Looking forward, market analysts are expecting data releases, such as the US PCE and PMI numbers, along with events like Davos that could shape expectations for Federal Reserve policies. The Bank of Japan is likely to continue its current policies, with close attention to guidance after upcoming elections. There is also growing interest in trading platforms and forecasts for key assets like Dash, which gained retail interest and saw price increases amid broader market corrections. A guide to top brokers in 2026 highlights effective trading standards for currencies and commodities. The unexpectedly strong US industrial production data from December has changed our short-term outlook. This indicates that the American economy is doing better than we thought, which could delay Federal Reserve interest rate cuts. As a result, we expect the US dollar to remain strong in the coming weeks.

Trading Strategies

We suggest that traders consider purchasing call options on dollar-tracking ETFs or selling put options on currency pairs like AUD/USD. The market has reacted quickly, and now Fed Funds futures show only a 30% chance of a rate cut in March, down from over 60% just two weeks ago. This shift away from an early cut is a key trend to watch. This situation reminds us of late 2024, when several positive economic reports delayed the Fed’s anticipated transition to easier policies. Thus, positions that bet on interest rates remaining high for longer, like selling near-term Eurodollar futures contracts, could be profitable.

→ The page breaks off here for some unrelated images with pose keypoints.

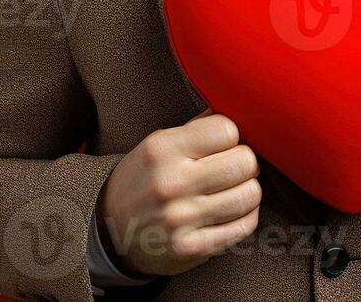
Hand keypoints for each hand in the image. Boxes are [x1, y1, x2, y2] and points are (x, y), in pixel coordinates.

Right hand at [96, 109, 261, 276]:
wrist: (110, 232)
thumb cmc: (144, 180)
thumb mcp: (158, 145)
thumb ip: (197, 129)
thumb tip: (239, 112)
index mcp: (162, 149)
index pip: (227, 130)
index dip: (231, 136)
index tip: (222, 145)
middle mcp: (171, 183)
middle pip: (245, 162)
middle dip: (244, 162)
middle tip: (232, 168)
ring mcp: (182, 218)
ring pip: (250, 194)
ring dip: (247, 190)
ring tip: (233, 189)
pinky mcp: (192, 247)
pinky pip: (244, 226)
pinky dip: (245, 216)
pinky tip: (230, 212)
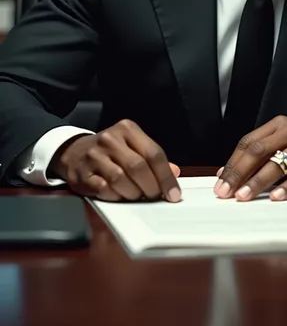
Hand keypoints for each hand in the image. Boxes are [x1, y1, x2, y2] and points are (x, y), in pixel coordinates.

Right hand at [50, 119, 180, 201]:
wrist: (73, 151)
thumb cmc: (110, 151)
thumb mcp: (132, 146)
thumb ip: (152, 159)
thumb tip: (174, 173)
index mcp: (127, 129)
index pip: (153, 153)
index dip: (166, 177)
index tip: (173, 194)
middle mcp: (110, 139)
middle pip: (138, 167)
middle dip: (151, 187)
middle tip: (154, 196)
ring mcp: (94, 155)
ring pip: (120, 179)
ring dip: (133, 193)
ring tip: (136, 195)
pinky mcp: (82, 173)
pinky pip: (103, 189)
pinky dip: (115, 196)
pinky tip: (119, 195)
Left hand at [214, 116, 286, 201]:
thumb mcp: (286, 143)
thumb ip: (260, 154)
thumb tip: (228, 172)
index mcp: (279, 125)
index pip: (248, 142)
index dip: (232, 163)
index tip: (220, 181)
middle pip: (258, 151)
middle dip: (238, 173)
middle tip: (226, 192)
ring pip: (276, 163)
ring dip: (257, 182)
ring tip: (243, 196)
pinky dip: (286, 187)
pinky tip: (275, 197)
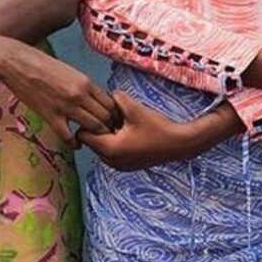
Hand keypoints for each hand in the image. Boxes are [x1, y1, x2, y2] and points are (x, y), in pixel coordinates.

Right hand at [0, 42, 119, 143]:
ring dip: (94, 136)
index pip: (110, 103)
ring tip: (92, 139)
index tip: (110, 121)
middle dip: (108, 127)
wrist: (17, 62)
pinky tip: (75, 144)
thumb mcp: (69, 71)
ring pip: (92, 127)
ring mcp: (66, 106)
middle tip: (105, 134)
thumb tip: (92, 99)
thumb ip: (82, 85)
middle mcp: (80, 94)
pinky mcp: (51, 115)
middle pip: (105, 117)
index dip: (113, 115)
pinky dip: (74, 143)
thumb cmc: (41, 63)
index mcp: (86, 82)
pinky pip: (68, 136)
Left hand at [75, 91, 227, 170]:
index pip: (82, 135)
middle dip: (99, 127)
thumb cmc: (157, 127)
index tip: (99, 111)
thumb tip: (108, 96)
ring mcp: (118, 166)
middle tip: (114, 116)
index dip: (88, 121)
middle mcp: (110, 161)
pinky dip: (116, 142)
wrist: (179, 144)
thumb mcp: (135, 108)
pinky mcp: (127, 166)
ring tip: (123, 123)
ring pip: (102, 147)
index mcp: (109, 148)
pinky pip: (112, 152)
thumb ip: (117, 99)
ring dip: (108, 134)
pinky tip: (130, 132)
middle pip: (92, 141)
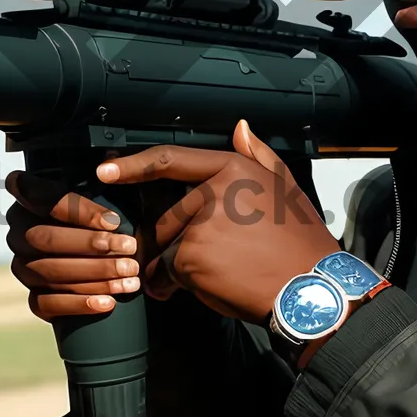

The main risk to monitor is the upcoming Personal Consumption Expenditures (PCE) inflation report. Gold appears shaky now, as a stronger dollar and higher interest rates create challenges for the metal. After failing to stay above $2,300 per ounce last week, it may test lower support levels. Options traders might consider buying puts on gold futures to capitalize on this expected weakness. For foreign exchange traders, a strengthening dollar brings attention to the USD/JPY pair. We are nearing levels that prompted warnings from the Bank of Japan in 2025. If the pair surpasses the 159.00 mark, we could see increased volatility as the market tests the central bank’s determination. Create your live VT Markets account and start trading now.